»Bahnhöfe sind die authentischen Orte«
Beate Klarsfeld
über die Ausstellung
»11.000 jüdische Kinder«
Frau Klarsfeld, die Bahn hat sich lange Zeit geweigert, die Ausstellung »11.000 jüdische Kinder« auf deutschen Bahnhöfen zu zeigen. Nach einem Gespräch des Generalsekretärs des Zentralrats der Juden in Deutschland, Stephan J. Kramer, mit Bahnvertretern in der vergangenen Woche hieß es, eine Einigung sei erzielt worden.
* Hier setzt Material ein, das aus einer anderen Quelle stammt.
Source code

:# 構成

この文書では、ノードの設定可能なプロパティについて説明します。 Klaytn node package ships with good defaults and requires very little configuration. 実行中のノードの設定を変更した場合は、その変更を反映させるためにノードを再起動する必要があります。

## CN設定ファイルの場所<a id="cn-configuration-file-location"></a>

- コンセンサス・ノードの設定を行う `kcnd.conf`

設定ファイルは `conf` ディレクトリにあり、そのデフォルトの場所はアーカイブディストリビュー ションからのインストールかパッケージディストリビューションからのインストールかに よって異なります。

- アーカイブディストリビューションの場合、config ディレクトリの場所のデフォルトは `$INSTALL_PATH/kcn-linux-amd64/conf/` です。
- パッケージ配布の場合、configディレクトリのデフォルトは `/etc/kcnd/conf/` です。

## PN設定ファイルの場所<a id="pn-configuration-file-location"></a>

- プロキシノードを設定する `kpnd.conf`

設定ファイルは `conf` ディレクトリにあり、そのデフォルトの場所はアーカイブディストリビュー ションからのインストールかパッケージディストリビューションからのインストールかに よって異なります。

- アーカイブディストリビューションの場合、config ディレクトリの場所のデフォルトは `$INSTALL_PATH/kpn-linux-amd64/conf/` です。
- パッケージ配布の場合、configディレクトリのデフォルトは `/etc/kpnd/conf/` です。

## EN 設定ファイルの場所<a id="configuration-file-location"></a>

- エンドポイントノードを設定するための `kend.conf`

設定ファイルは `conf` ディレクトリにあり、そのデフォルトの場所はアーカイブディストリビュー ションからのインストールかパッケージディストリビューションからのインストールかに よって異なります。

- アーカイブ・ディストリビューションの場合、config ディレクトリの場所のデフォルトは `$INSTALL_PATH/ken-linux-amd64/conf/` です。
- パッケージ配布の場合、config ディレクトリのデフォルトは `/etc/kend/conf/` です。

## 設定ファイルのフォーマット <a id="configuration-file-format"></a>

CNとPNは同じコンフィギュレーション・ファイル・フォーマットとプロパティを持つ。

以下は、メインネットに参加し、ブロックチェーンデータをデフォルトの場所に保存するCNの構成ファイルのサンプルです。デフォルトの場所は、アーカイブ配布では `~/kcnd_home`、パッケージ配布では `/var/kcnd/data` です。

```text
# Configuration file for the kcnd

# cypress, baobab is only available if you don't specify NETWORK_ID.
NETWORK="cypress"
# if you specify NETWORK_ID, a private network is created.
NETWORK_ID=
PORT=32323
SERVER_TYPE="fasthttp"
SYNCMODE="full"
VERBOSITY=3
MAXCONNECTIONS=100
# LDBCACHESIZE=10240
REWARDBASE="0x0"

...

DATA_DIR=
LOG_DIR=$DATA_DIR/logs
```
Zufrieden?
klarsfeld: Ich habe an diesem Treffen nicht teilgenommen. Aber nach dem, was ich hören und lesen konnte, will man sich zusammensetzen und eine Lösung finden. Wenn am Ende die Entscheidung steht, daß wir die Ausstellung auf Bahnhöfen zeigen können, sind wir damit einverstanden.
Worauf führen Sie den Sinneswandel bei der Bahn (DB) zurück?
klarsfeld: Ich nehme an, daß die Proteste der Initiative »Elftausend Kinder« dazu geführt haben. Aber auch das an alle Bundestagsabgeordnete gerichtete Schreiben des Zentralrats hat viel gebracht.
Die Bahn wollte die Ausstellung in ihrem Museum in Nürnberg zeigen. Warum ist es Ihnen so wichtig, daß die Bilder auch auf Bahnhöfen zu sehen ist?
klarsfeld: Wegen der Besucherzahl. Wir kommen an ein Publikum heran, das man in kein Museum und keine Ausstellungshalle bekommen kann. Und vor allem sind die Bahnhöfe die authentischen Orte. Wir haben es in Frankreich erlebt: Die Leute kamen in die Bahnhöfe, auf dem Weg von oder zu ihren Zügen. Und sie sahen dort die Bilder der Kinder, die dort vor sechzig Jahren – mehr oder weniger auf den gleichen Gleisen – deportiert wurden. Auch so kann man den Menschen den Holocaust nahebringen.
Die Ausstellung war bereits 2002 auf 18 Reisebahnhöfen in Frankreich zu sehen. Hat die SNCF, die französische Bahn, ein anderes Geschichtsverständnis als die Deutsche Bahn?
klarsfeld: Wir haben dort einen Vorsitzenden, Louis Gallois, der die Sache offensichtlich anders versteht. Er hat viele Ausstellungen selber eingeweiht. Dabei hat sich die SNCF viel weniger vorzuwerfen, als die Deutsche Reichsbahn. Aber sie hat auf deutschen Befehl ihre Züge abgestellt. Auf jeden Fall: Für Deutschland wollen wir eine eigene Ausstellung mit 180 Fotos zusammenstellen, die sich nur auf die in Deutschland und Österreich geborenen Kinder bezieht.
Mit der Mitinitiatorin der Ausstellung sprach Detlef David Kauschke.